Cc: Mark Rutland <mark.rutland@arm.com>
Cc: Peter Zijlstra <peterz@infradead.org>
Cc: Stephane Eranian <eranian@google.com>
Link: http://lore.kernel.org/lkml/20210115071139.257042-1-namhyung@kernel.org
Signed-off-by: Arnaldo Carvalho de Melo <acme@redhat.com>
---
 tools/perf/util/stat-shadow.c | 346 +++++++++++++++++++++---------------------
 1 file changed, 173 insertions(+), 173 deletions(-)

(limited to 'tools')

diff --git a/tools/perf/util/stat-shadow.c b/tools/perf/util/stat-shadow.c
index 901265127e36..a1565b6e38f2 100644
--- a/tools/perf/util/stat-shadow.c
+++ b/tools/perf/util/stat-shadow.c
@@ -114,6 +114,10 @@ static struct saved_value *saved_value_lookup(struct evsel *evsel,
 
 	rblist = &st->value_list;
 
+	/* don't use context info for clock events */
+	if (type == STAT_NSECS)
+		dm.ctx = 0;
+
 	nd = rblist__find(rblist, &dm);
 	if (nd)
 		return container_of(nd, struct saved_value, rb_node);
@@ -191,12 +195,17 @@ void perf_stat__reset_shadow_per_stat(struct runtime_stat *st)
 	reset_stat(st);
 }
 
+struct runtime_stat_data {
+	int ctx;
+};
+
 static void update_runtime_stat(struct runtime_stat *st,
 				enum stat_type type,
-				int ctx, int cpu, u64 count)
+				int cpu, u64 count,
+				struct runtime_stat_data *rsd)
 {
-	struct saved_value *v = saved_value_lookup(NULL, cpu, true,
-						   type, ctx, st);
+	struct saved_value *v = saved_value_lookup(NULL, cpu, true, type,
+						   rsd->ctx, st);
 
 	if (v)
 		update_stats(&v->stats, count);
@@ -210,73 +219,75 @@ static void update_runtime_stat(struct runtime_stat *st,
 void perf_stat__update_shadow_stats(struct evsel *counter, u64 count,
 				    int cpu, struct runtime_stat *st)
 {
-	int ctx = evsel_context(counter);
 	u64 count_ns = count;
 	struct saved_value *v;
+	struct runtime_stat_data rsd = {
+		.ctx = evsel_context(counter),
+	};
 
 	count *= counter->scale;
 
 	if (evsel__is_clock(counter))

== Extracted entries ==

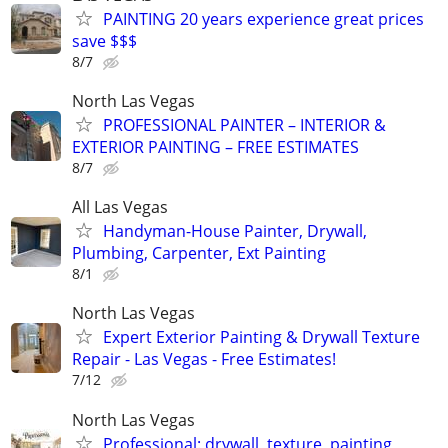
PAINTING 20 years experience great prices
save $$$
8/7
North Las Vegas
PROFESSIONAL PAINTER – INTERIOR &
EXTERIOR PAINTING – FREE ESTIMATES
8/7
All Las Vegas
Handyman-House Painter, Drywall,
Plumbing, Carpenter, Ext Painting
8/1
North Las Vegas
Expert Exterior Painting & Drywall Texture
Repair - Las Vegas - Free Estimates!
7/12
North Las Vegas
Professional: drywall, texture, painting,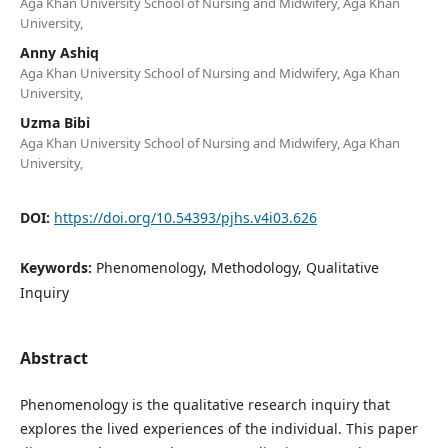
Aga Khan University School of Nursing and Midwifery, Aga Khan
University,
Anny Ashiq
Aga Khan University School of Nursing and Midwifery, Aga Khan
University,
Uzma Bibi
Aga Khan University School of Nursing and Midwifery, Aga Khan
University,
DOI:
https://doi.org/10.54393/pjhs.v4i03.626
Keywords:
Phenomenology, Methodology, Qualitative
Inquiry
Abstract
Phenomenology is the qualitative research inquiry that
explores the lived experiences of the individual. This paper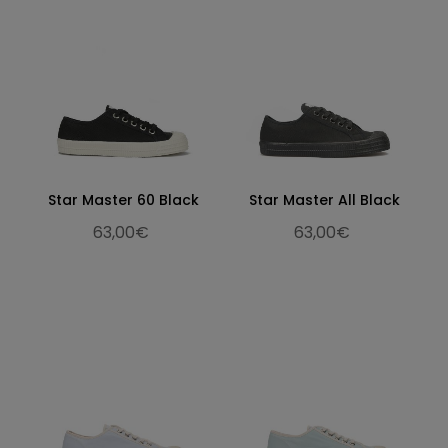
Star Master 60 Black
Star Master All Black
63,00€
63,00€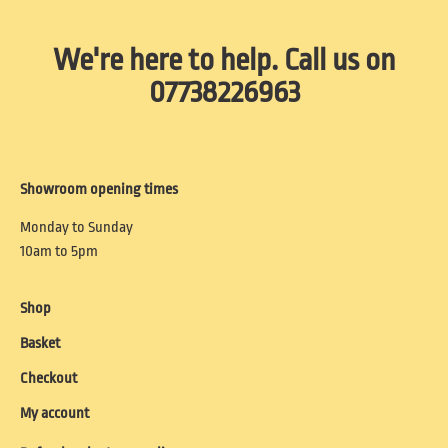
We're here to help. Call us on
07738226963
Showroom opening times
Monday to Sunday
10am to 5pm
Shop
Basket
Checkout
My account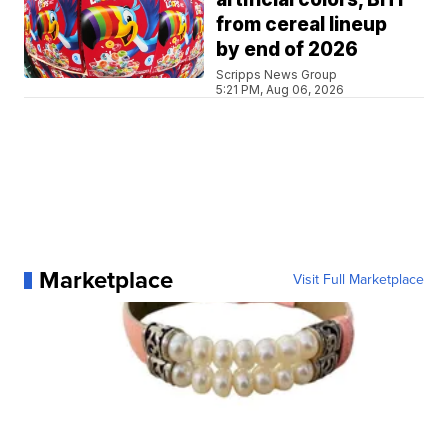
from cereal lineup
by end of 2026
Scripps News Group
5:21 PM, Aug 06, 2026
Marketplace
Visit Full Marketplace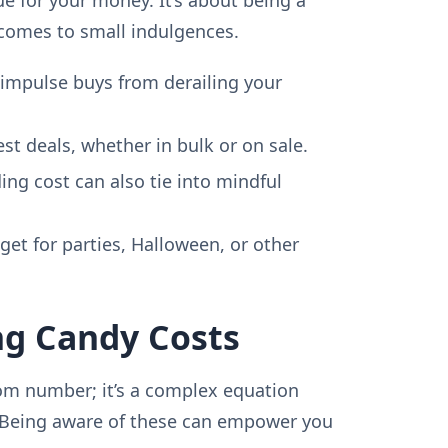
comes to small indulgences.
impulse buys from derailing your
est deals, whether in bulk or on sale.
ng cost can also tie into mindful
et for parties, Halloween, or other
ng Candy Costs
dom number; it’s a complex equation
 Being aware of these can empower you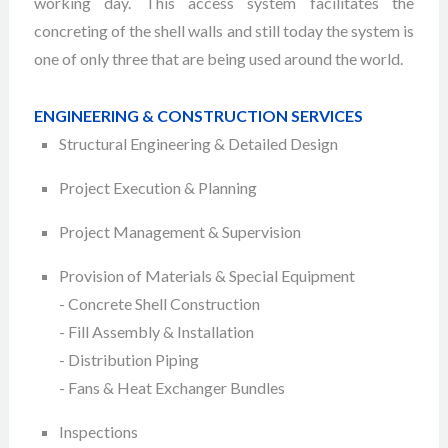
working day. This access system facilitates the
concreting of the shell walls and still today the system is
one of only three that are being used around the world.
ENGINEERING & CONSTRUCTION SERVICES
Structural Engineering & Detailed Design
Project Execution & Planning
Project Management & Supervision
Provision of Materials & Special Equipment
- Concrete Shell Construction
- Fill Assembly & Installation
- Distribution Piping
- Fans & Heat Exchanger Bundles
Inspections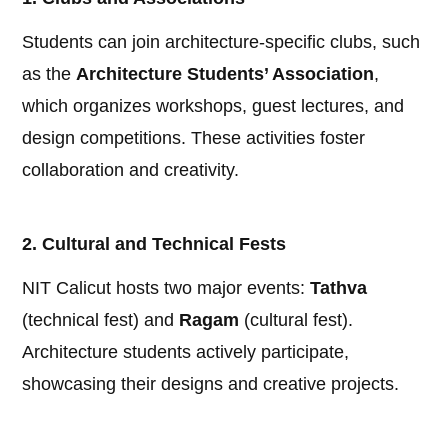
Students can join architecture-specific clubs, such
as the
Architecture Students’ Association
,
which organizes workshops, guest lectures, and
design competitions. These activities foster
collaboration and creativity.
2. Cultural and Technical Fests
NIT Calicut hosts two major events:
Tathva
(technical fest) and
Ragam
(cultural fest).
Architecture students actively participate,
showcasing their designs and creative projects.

== Complete the following ==
1. Answer the following questions using the stat-shadow.c patch.
(a) Which file does the patch modify?
(b) In the new check added to saved_value_lookup, what value is assigned to dm.ctx when type equals STAT_NSECS?
(c) Which single field does the new struct runtime_stat_data declare?
2. Write the next portion of the stat-shadow.c patch, beginning immediately after the line "if (evsel__is_clock(counter))".

== Written answers ==
1.
(a) tools/perf/util/stat-shadow.c
(b) 0
(c) int ctx

2.
-		update_runtime_stat(st, STAT_NSECS, 0, cpu, count_ns);
+		update_runtime_stat(st, STAT_NSECS, cpu, count_ns, &rsd);
 	else if (evsel__match(counter, HARDWARE, HW_CPU_CYCLES))
-		update_runtime_stat(st, STAT_CYCLES, ctx, cpu, count);
+		update_runtime_stat(st, STAT_CYCLES, cpu, count, &rsd);
 	else if (perf_stat_evsel__is(counter, CYCLES_IN_TX))
-		update_runtime_stat(st, STAT_CYCLES_IN_TX, ctx, cpu, count);
+		update_runtime_stat(st, STAT_CYCLES_IN_TX, cpu, count, &rsd);
 	else if (perf_stat_evsel__is(counter, TRANSACTION_START))
-		update_runtime_stat(st, STAT_TRANSACTION, ctx, cpu, count);
+		update_runtime_stat(st, STAT_TRANSACTION, cpu, count, &rsd);
 	else if (perf_stat_evsel__is(counter, ELISION_START))
-		update_runtime_stat(st, STAT_ELISION, ctx, cpu, count);
+		update_runtime_stat(st, STAT_ELISION, cpu, count, &rsd);
 	else if (perf_stat_evsel__is(counter, TOPDOWN_TOTAL_SLOTS))
 		update_runtime_stat(st, STAT_TOPDOWN_TOTAL_SLOTS,
-				    ctx, cpu, count);
+				    cpu, count, &rsd);
 	else if (perf_stat_evsel__is(counter, TOPDOWN_SLOTS_ISSUED))
 		update_runtime_stat(st, STAT_TOPDOWN_SLOTS_ISSUED,
-				    ctx, cpu, count);
+				    cpu, count, &rsd);
 	else if (perf_stat_evsel__is(counter, TOPDOWN_SLOTS_RETIRED))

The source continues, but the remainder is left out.